The Gentleman Of The Dark
You want the truth? Fine. I stopped lighting the candles. I stopped checking the locks. I stopped pretending the sunlight had any power beyond the windowpane. It’s all theatre, isn’t it?
They started small, didn’t they? A simple, manageable fear.
I first met the Boogieman under the bed. He was the silhouette in the dark, the breath of the wind through a badly latched window. That Boogieman was contained. He was magic. He lived in nightmares and shadows, and the only thing he could touch was my innocence.
Oh, how quaint. How unbelievably, sickeningly naive. I never understood the gentle purity of that Boogieman. He maintained the natural order. It was the fear of him that kept me tucked safely in my sheets when I should have been sleeping. It was the fear of him that made me eat my vegetables. He was a whispered guardian, forbidding a child from wandering into the dangerous, unseen night.
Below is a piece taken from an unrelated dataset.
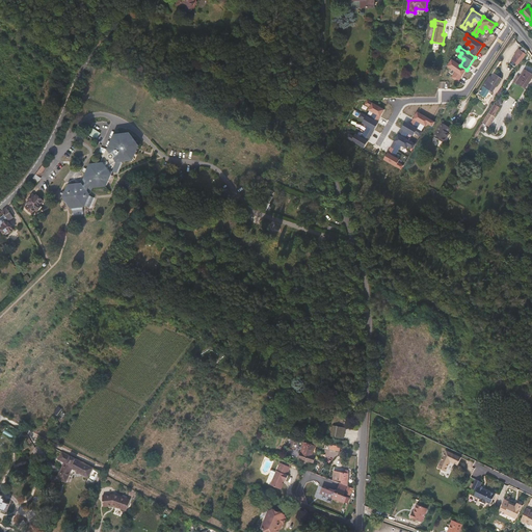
[(517,65),(526,55),(523,52),(519,49),(514,56),(511,60),(517,65)]
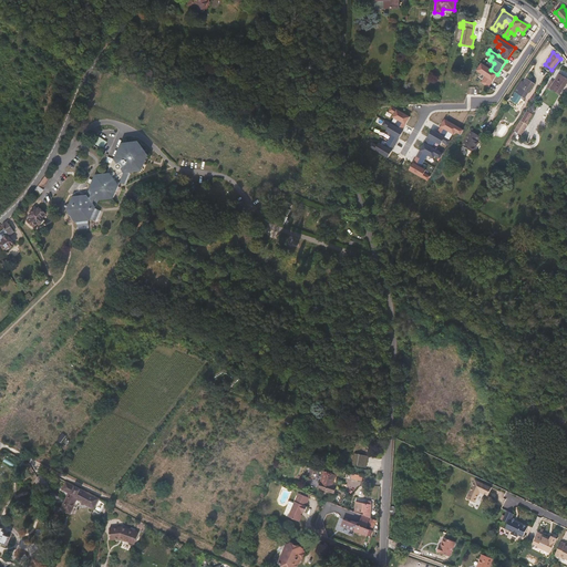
[(482,82),(490,86),(497,74),(491,70),(482,64),(477,71),(486,76),(482,82)]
But then the Boogieman grew up.
He traded the shadows for the sunlight. He became the strange neighbor on the corner, the one whose eyes followed me too long when I was riding my bike, whose fingers—always twitching—brushed my pants just a little too intimately when I rode past his hedge. I learned the true, different kind of power he wielded the morning his face was plastered across the newspaper, smiling above a headline about a cluster of children's bodies found in his carefully manicured backyard.
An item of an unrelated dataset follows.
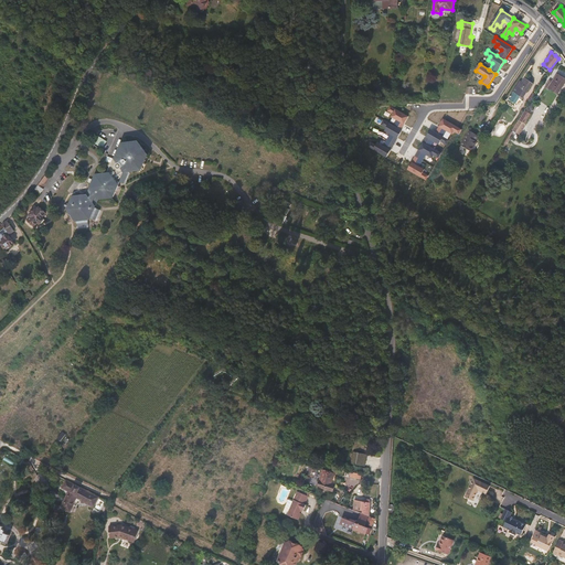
[(545,87),(547,88),(558,95),(564,84),(564,77),(557,74),(553,82),(550,80),(545,87)]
He evolved. He was the frat boy at the college party, whispering sweet, toxic nonsense in my ear, pushing me toward a locked door while the music pulsed and my senses spun from the cheap beer. He taught me the very first lesson a girl must learn, the one that carves itself into your bones: A woman’s body is never truly her own.
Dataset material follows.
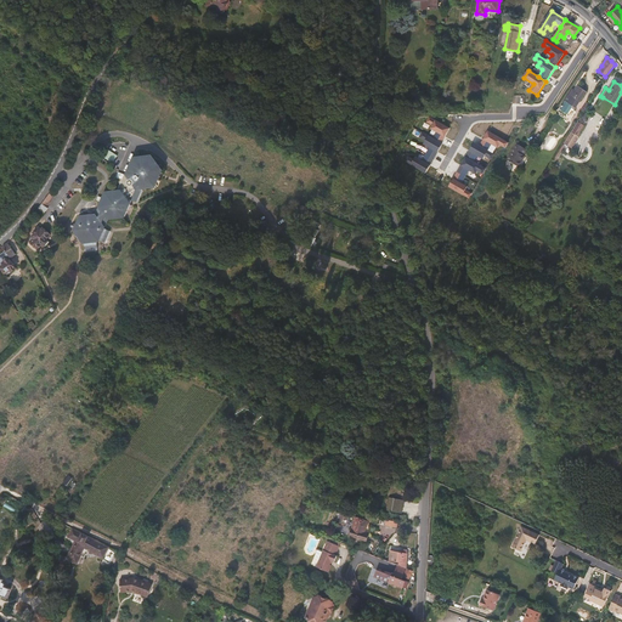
[(578,86),(575,90),(574,89),(558,112),(566,117),(574,107),(576,108),(587,92),(578,86)]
He adapted again. Now he’s the Boss. The one who makes the comments that cut just below the surface of professionalism, whose hand lingers on mine for a fraction of a second too long during a handshake, reminding me exactly what power means, and exactly what I owe. I spend my whole life running, building walls, changing routes, seeking shelter, and how is it possible, how is it fucking possible, that I still find his hand on the door of every single room I try to escape to?
They are everywhere. A relentless, expanding colony. The world isn't dark; the world is just full of Boogiemen now.
And here is my truth, my bitter, rotting core of acceptance: If I had to choose, if I could make one desperate bargain with this rotten existence, I would trade them all back.
Bring back the monster under the bed! Bring back the shadow in the closet! Bring back the terrifying nightmares that faded when the sun rose! That Boogieman was a gentleman. He was a guardian, not a hunter. At least he respected the boundaries. At least that Boogieman never felt entitled to my skin.
Take your polite, smiling, human monsters away, and give me back the simple, honest fear of the dark! I'll take the nightmares over the reality, every single time.